Login

How to extract trends from data using Principal Component Analysis in Constellab?

Principal Component Analysis (PCA) is a widely used tool to help scientists to discover important relationships in datasets. More theoretically speaking, PCA aims at identifying the combination of features (a.k.a principal components) that explain the main trends in your data.


We show here how to use Constellab to apply PCA method for data analysis, using the well-known IRIS dataset. The IRIS dataset consists of 50 samples from each of three species of Iris flower (Iris setosa, Iris virginica and Iris versicolor), in which four features are measured from each sample: the length and the width of the sepals and petals, in centimeters.


Let's go!


Data preparation and preview


We start by loading the iris dataset in the Databox of the digital lab. One can have a preview of the raw dataset by selecting the imported file.






Here the first 4 columns correspond to each of the 4 features of the dataset (the sepal length, the sepal width, the petal length, the petal width, in centimeters), while each line corresponds to a sample of the dataset. Each sample is tagged with the corresponding species (setosa, virginica or versicolor).

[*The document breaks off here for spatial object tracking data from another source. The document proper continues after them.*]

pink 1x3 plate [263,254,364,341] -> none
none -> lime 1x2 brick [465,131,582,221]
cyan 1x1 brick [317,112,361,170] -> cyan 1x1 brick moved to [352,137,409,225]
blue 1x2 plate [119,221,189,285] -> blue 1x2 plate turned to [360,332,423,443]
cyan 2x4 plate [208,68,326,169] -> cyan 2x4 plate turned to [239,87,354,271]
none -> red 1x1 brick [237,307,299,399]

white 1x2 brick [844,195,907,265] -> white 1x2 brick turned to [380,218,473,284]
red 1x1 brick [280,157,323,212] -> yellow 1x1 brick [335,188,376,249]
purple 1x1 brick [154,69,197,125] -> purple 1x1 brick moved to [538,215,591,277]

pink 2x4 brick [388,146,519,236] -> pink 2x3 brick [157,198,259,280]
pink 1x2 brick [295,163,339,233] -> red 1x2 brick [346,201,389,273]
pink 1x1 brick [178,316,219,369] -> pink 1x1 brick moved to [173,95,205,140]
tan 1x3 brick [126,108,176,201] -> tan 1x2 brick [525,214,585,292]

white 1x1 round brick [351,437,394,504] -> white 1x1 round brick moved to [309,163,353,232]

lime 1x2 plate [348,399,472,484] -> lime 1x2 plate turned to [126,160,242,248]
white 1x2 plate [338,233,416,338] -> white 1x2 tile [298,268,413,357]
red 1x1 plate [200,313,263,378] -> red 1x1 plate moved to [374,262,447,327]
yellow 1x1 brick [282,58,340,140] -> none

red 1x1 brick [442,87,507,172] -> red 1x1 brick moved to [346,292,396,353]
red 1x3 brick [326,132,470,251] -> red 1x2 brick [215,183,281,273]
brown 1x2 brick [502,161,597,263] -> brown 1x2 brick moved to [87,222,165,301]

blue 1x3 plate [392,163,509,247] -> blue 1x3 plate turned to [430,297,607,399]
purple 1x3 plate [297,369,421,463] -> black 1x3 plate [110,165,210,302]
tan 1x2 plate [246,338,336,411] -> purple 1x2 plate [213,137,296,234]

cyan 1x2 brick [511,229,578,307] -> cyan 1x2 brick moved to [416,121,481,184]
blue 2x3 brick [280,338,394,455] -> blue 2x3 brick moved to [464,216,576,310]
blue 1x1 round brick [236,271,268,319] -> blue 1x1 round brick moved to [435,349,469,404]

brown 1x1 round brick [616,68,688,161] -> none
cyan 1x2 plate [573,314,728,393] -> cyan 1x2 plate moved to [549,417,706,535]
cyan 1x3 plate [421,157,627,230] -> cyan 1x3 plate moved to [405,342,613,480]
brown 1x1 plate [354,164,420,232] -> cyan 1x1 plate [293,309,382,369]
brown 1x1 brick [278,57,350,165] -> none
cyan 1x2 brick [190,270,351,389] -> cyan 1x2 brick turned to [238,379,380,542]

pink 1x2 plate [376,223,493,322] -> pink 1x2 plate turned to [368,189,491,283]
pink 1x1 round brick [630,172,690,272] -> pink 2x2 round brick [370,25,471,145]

Building of the workflow for the PCA analysis


We then build the workflow that will be used for our analysis, by selecting and connecting together:


  • the resource containing our processed Iris data as input data,
    • the Table column scaler task to standardise the dataset (means=0, standard deviation=1)
      • the PCA task, with a number of principal components computed set to 2 (meaning that we keep the two main components of the PCA analysis), and
        • the output process which will collect the result of our analysis.







          Running the PCA workflow analysis and viewing the results


          After running the experiment, we can access the results in a table, as well as in a 2D scatter plot to see the first 2 principal components of the Iris dataset. Each dot of the scatter plot corresponds to a sample of the Iris dataset, while each color denotes the species of the sample. Here, we see a clear separation between setosa species and the other species, whereas versicor et virginica species are less well separated.


          We can further get the variances explained by each component in a bar plot view. Here, we see that a large part of the variance of the Iris dataset is explained by the first principal component (more than 70%).


          Your experiment and your report can now be shared among your nice collaborators 😀.